### Task prompt
Retrieve every line from the records in which the word "below" occurs.

----

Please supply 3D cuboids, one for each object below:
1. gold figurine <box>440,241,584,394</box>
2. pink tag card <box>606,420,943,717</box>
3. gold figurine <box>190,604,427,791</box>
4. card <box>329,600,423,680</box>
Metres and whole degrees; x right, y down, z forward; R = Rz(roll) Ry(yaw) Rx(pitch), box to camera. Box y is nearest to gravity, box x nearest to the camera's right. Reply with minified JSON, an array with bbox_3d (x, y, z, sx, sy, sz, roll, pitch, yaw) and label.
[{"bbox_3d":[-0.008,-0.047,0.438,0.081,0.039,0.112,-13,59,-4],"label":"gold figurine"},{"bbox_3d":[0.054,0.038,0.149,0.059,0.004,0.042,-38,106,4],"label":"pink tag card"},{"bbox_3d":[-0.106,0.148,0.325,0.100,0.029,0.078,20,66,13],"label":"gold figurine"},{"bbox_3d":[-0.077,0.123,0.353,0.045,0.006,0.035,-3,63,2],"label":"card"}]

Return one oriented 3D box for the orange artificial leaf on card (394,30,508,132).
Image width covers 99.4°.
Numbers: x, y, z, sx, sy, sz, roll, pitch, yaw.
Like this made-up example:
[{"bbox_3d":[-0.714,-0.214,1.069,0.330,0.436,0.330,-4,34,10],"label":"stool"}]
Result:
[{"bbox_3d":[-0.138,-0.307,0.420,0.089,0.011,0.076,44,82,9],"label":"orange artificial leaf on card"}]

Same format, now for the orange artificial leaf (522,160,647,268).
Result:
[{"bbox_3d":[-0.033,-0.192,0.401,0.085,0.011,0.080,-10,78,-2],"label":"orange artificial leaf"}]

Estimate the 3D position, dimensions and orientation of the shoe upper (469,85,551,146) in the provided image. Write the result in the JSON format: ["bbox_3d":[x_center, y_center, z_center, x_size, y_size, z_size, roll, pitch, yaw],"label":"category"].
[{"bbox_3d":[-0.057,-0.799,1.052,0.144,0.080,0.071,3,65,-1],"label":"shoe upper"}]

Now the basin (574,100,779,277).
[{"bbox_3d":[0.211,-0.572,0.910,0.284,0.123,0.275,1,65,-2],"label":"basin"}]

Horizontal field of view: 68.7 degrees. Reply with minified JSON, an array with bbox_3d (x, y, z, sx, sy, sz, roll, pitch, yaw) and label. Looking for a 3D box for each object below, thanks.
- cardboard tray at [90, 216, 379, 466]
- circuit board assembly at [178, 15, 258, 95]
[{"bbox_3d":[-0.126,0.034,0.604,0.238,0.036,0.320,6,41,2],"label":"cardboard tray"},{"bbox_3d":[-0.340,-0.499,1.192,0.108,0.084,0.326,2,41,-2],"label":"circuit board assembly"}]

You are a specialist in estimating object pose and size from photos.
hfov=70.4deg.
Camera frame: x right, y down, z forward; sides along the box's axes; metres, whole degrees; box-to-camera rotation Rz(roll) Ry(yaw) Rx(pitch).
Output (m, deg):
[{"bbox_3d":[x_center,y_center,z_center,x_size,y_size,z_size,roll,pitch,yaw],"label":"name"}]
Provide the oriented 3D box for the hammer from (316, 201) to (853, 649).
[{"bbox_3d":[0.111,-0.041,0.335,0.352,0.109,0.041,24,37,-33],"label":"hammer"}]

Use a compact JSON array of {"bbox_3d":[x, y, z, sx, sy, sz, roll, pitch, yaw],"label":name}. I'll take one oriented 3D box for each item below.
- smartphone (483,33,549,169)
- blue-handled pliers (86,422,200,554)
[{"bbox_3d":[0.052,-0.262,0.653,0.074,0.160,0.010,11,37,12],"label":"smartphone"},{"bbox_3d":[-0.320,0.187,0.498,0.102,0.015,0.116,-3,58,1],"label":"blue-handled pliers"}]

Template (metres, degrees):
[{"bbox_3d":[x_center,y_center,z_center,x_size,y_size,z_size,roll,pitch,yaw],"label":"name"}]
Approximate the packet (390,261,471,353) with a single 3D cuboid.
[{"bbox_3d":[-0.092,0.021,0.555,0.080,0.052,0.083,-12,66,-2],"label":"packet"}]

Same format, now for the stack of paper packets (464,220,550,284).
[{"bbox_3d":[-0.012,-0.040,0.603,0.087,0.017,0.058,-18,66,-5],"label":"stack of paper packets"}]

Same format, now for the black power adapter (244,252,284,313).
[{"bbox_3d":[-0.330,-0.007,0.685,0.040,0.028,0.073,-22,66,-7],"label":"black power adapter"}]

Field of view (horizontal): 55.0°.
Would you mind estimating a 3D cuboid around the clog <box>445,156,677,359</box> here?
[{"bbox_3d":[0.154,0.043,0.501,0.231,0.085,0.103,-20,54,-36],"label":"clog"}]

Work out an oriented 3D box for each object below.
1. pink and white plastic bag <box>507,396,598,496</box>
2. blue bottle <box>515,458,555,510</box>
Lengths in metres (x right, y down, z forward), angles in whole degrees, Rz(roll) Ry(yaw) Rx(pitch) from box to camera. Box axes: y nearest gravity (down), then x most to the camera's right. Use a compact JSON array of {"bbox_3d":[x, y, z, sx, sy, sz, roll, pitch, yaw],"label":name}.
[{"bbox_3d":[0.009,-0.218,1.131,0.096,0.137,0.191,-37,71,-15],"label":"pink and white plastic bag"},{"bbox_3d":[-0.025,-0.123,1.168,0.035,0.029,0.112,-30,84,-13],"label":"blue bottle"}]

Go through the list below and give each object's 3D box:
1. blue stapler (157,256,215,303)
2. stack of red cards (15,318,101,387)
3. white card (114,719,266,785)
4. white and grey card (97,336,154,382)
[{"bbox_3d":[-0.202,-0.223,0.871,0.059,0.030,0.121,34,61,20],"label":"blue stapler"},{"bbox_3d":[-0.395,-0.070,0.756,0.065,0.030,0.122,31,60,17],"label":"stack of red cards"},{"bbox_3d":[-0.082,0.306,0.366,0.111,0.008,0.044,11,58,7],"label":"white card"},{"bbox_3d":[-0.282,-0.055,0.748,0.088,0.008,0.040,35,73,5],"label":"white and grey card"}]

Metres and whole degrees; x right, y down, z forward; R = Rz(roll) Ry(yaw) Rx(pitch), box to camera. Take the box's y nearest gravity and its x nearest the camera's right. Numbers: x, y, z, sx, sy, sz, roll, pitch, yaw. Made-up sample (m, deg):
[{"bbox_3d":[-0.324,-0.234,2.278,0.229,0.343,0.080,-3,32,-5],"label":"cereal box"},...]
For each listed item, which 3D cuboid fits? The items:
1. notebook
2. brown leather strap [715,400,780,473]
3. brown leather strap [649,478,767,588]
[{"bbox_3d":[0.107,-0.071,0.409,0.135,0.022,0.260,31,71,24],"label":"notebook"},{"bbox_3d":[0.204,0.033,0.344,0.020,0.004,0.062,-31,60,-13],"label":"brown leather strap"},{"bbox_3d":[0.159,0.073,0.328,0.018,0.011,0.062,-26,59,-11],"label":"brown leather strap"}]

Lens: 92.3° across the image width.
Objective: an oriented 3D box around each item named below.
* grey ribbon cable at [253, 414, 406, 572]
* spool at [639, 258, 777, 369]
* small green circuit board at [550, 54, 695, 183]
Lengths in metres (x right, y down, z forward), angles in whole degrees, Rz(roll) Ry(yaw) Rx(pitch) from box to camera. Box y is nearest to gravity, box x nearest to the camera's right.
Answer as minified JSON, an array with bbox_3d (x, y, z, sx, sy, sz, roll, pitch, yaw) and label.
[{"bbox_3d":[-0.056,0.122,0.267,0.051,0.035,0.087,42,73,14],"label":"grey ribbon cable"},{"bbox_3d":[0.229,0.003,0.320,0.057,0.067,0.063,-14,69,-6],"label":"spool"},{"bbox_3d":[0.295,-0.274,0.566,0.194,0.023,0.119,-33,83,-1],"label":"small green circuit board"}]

----

### Problem solution
Please supply 3D cuboids, one for each object below:
Horizontal field of view: 68.7 degrees. Reply with minified JSON, an array with bbox_3d (x, y, z, sx, sy, sz, roll, pitch, yaw) and label. Looking for a 3D box for each object below, thanks.
Use a compact JSON array of {"bbox_3d":[x, y, z, sx, sy, sz, roll, pitch, yaw],"label":name}. I'll take one oriented 3D box for each item below.
Work out an oriented 3D box for each object below.
Go through the list below and give each object's 3D box:
Objective: an oriented 3D box around each item named below.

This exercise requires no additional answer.